-- USING THE INFORMATION --
1. Answer these questions from the passage on children and phones:
(a) According to Ziegler, in what grade did the healthiest kids she knows get a phone?
(b) What does Ziegler say teens should not be allowed to keep in their rooms while they sleep?
(c) What does the bright screen disrupt?
2. From the passage on children and phones, extract the stretch from "Ziegler said teens" through "of the night.", keeping every word and mark unchanged.

------ TEXT PASSAGE

She said parents play a huge role in decreasing the impact of social media on their kid's mental health.

Ziegler said parents should hold off on giving their children phones until they get older.

"The healthiest kids I know didn't get a phone until eighth grade. It's almost unheard of, it's an antiquated thought but those kids are happier," Ziegler said. "I say to parents, 'Be brave. Don't give into the fact that half the kids in the class have [phones]. You need to be that parent that says this is just dangerous, this isn't a right just because it's the digital age and it exists.'

"This would be like you handing your kids some alcohol and saying, 'Don't drink too much, just have a little bit,' when they are 10, 11, 12 years old."

Ziegler said parents should monitor for signs that their children are addicted to their phones. She said parents should limit screen time, and if kids put up a huge fight, you know you have an issue.

"It seems you are taking away their life, you have a serious problem on your hands," Ziegler said.

She suggests parents talk to their children about the serious impact of social media on their lives, even before they are introduced to a phone.

Ziegler said teens should not be allowed to keep their phones in their rooms while they sleep. She said teens will often check their phones if they wake up in the middle of the night.

The bright screen disrupts sleep patterns, and sleep plays a huge role in maintaining a health mind.

------------
------ EXTRACTED RECORDS

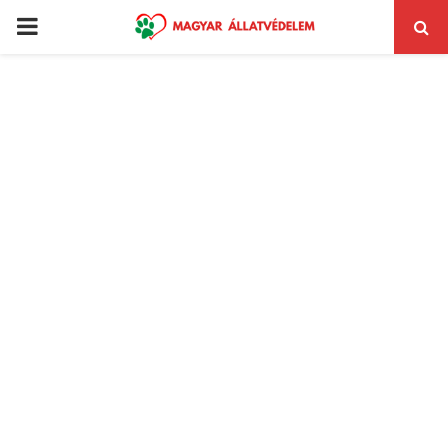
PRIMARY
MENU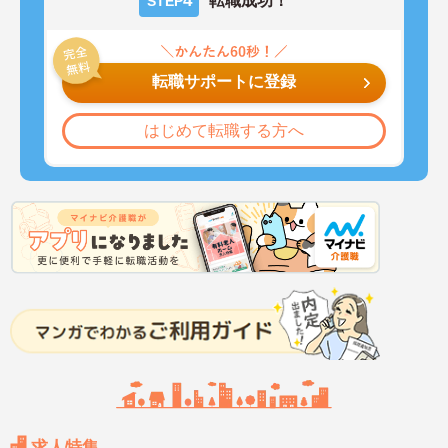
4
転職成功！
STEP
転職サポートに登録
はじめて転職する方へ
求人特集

------------
------ EXTRACTED RECORDS

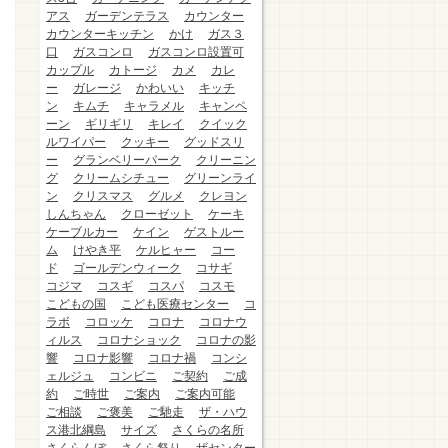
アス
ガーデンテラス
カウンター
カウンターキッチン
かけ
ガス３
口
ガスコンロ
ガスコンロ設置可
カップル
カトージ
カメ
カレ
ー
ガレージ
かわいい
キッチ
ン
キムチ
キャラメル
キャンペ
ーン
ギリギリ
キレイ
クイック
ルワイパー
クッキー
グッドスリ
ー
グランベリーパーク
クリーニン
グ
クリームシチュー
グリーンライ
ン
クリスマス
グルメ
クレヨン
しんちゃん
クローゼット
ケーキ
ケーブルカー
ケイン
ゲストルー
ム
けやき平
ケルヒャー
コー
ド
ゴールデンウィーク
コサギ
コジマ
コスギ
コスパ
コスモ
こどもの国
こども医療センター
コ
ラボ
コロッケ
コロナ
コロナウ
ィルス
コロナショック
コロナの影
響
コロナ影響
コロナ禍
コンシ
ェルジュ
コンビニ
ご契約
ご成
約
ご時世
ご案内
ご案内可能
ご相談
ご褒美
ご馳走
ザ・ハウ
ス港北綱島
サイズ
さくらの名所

------------

-- ANSWERS PROVIDED --
1.
(a) Eighth grade.
(b) Their phones.
(c) Sleep patterns.

2.
Ziegler said teens should not be allowed to keep their phones in their rooms while they sleep. She said teens will often check their phones if they wake up in the middle of the night.